Il s’agit-là de propositions qui révèlent clairement les intentions réelles du M23: garder l’est du Pays sous son occupation militaire et politique, par la consolidation de son administration et de son armée. Mais ce n’est pas tout. Le M23 exige également l’intégration et la participation de ses cadres politiques à la gestion des institutions nationales: Gouvernement central, Diplomatie, Chancelleries, Gouvernements provinciaux, Entreprises publiques, Etat-Major Général, etc.
Comme les précédents mouvements rebelles soutenus par le Rwanda (l’AFDL, le RCD et le CNDP), le M23 aussi a adopté la stratégie de «l’infiltration» jusqu’aux plus hauts niveaux de l’État, en violant sa Constitution et en mettant ainsi en danger sa souveraineté nationale et son intégrité territoriale.
Le M23 pousse son sarcasme jusqu’au bout quand il prétend une amnistie pour ses membres, en dépit des crimes graves (massacres, viols, vols, …) qu’ils ont commis contre la population civile.
Le M23 perd toute sa crédibilité quand il dit qu’il veut se transformer en parti politique se réservant, toutefois, le droit de changer son nom et quand il affirme de ne plus recourir aux armes. Le CNDP, dont il est issu, l’avait déjà déclaré le 23 Mars 2009, sans, pour autant, maintenir ses engagements. Personne ne peut plus croire aux propos du M23, même quand il parle de réconciliation nationale, de droits de l’homme, d’élections démocratiques, de gratuité de l’enseignement primaire, de justice, et de paix. Paroles sacrées de par leur nature mais prononcées par le M23, elles se retournent inexorablement contre lui, au point qu’il est contraint de mendier «la pénalisation des actes, paroles, attitudes et expressions, quelle qu’en soit la forme, qui véhiculent des pensées xénophobes, racistes, tribalistes et discriminatoires».

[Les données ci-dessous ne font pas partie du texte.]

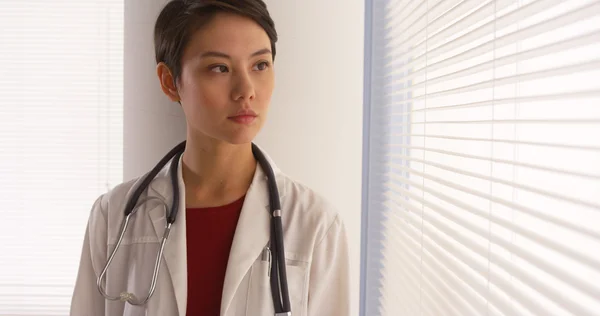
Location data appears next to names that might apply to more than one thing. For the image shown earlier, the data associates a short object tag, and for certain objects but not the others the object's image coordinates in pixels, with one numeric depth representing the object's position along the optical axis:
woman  1.16
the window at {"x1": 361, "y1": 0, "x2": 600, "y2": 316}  0.68
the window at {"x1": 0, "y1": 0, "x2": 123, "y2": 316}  2.47
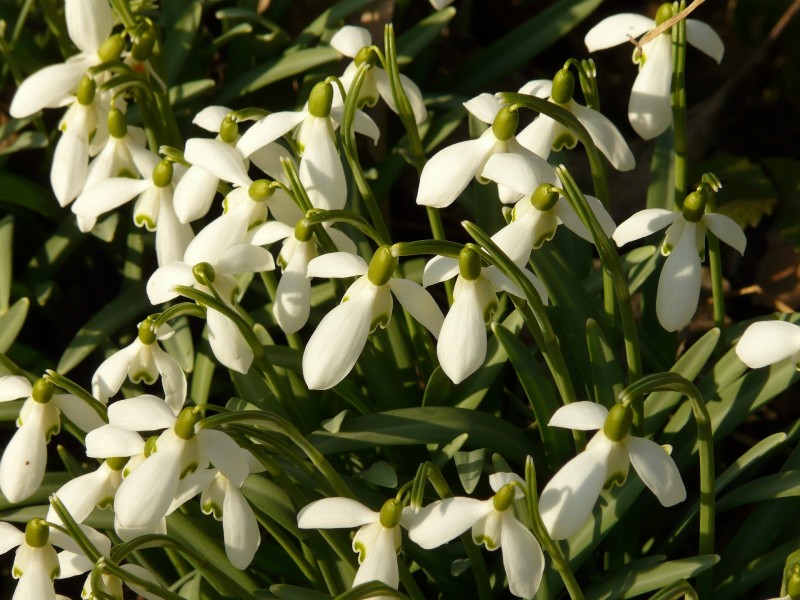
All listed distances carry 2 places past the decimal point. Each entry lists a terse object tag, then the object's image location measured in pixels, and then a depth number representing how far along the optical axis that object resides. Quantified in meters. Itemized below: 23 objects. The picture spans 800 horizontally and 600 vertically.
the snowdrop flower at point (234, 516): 0.78
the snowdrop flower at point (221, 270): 0.80
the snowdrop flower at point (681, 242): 0.81
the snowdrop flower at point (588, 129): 0.82
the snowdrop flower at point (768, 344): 0.78
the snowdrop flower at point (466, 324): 0.78
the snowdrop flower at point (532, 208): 0.79
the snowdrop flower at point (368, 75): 0.83
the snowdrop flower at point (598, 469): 0.76
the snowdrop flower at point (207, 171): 0.81
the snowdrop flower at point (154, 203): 0.83
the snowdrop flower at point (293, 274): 0.80
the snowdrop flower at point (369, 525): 0.77
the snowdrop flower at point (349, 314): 0.77
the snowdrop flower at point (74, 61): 0.85
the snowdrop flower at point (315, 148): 0.81
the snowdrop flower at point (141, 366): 0.80
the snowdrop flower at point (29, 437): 0.80
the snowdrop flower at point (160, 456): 0.76
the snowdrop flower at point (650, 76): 0.83
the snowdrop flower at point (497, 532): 0.77
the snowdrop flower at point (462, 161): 0.80
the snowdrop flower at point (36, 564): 0.78
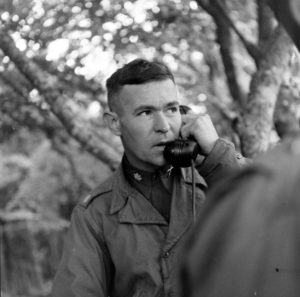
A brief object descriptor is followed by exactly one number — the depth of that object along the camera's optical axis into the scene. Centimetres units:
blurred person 67
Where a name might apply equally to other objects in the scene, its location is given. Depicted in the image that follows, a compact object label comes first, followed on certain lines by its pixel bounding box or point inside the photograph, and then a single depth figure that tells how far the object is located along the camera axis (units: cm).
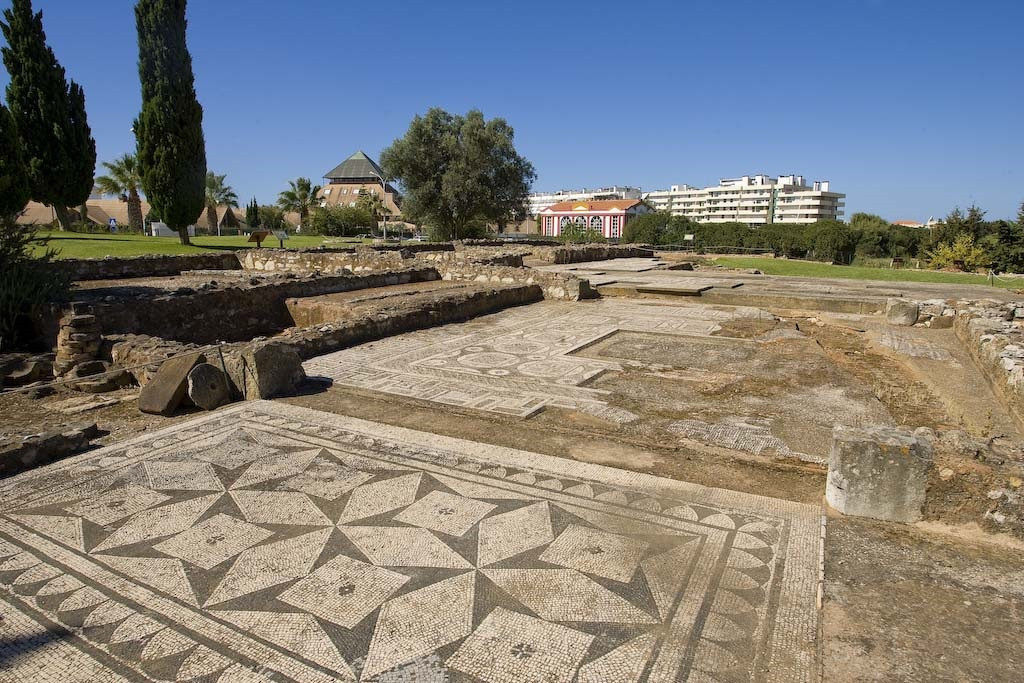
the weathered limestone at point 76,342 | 652
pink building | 6650
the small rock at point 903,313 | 998
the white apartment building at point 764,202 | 9906
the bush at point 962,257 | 2477
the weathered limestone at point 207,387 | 501
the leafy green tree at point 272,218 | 5203
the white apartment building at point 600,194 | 12888
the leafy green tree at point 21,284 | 721
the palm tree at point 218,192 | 5316
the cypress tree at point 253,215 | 5072
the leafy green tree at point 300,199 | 5172
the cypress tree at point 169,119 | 2294
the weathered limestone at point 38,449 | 379
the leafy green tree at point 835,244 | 3319
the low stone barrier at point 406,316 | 732
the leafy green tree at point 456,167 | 3142
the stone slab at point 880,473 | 298
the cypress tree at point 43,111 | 2208
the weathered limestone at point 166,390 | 490
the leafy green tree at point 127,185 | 3572
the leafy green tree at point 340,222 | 4450
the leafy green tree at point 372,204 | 4936
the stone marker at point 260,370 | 531
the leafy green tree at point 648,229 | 4231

Kivu: résistance et espoir.
Bien qu’il semble encore fort pour le soutien extérieur et les complicités internes, le M23 a été déjà jugé et condamné par le peuple congolais et par l’histoire. L’arrestation de Bosco Ntaganda, son transfert à la Cour Pénale Internationale et l’inscription du nom de Sultani Makenga et d’autres membres du M23 sur la liste des personnes soumises aux sanctions de l’ONU sont des signes avant-coureurs du commencement de la fin du M23, ce qui donne au Peuple congolais le courage de la résistance et la force de l’espoir.